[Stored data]

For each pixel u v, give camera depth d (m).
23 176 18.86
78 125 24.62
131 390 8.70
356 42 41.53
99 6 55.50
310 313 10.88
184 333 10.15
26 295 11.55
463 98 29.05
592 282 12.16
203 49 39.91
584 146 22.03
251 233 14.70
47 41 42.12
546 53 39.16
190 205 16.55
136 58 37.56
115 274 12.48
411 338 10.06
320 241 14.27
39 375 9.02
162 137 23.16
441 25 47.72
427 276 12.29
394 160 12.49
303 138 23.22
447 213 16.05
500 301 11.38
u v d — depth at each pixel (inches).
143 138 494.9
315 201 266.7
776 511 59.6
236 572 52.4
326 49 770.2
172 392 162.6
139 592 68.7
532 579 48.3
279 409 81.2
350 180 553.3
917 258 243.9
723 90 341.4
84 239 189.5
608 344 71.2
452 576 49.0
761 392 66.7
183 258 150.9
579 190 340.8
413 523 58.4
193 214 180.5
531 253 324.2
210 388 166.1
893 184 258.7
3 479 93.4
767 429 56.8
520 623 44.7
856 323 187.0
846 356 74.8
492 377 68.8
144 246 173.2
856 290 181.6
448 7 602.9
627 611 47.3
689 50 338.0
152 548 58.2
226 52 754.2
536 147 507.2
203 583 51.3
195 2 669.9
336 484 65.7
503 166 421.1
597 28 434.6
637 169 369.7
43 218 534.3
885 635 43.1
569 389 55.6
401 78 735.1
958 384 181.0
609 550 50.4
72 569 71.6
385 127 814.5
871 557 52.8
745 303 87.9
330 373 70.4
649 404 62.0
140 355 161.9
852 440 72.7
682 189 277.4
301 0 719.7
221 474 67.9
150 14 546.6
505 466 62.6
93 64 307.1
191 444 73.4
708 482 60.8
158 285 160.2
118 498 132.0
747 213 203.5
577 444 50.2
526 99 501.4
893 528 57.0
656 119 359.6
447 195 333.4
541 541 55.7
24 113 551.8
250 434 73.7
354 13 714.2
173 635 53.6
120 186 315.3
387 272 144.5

**Work to be completed**
All lines above from the line with "448 7 602.9" through the line with "747 213 203.5", both included, are to be set down exactly, with nothing else.

**Exercise output**
448 7 602.9
627 611 47.3
689 50 338.0
152 548 58.2
226 52 754.2
536 147 507.2
203 583 51.3
195 2 669.9
336 484 65.7
503 166 421.1
597 28 434.6
637 169 369.7
43 218 534.3
885 635 43.1
569 389 55.6
401 78 735.1
958 384 181.0
609 550 50.4
72 569 71.6
385 127 814.5
871 557 52.8
745 303 87.9
330 373 70.4
649 404 62.0
140 355 161.9
852 440 72.7
682 189 277.4
301 0 719.7
221 474 67.9
150 14 546.6
505 466 62.6
93 64 307.1
191 444 73.4
708 482 60.8
158 285 160.2
118 498 132.0
747 213 203.5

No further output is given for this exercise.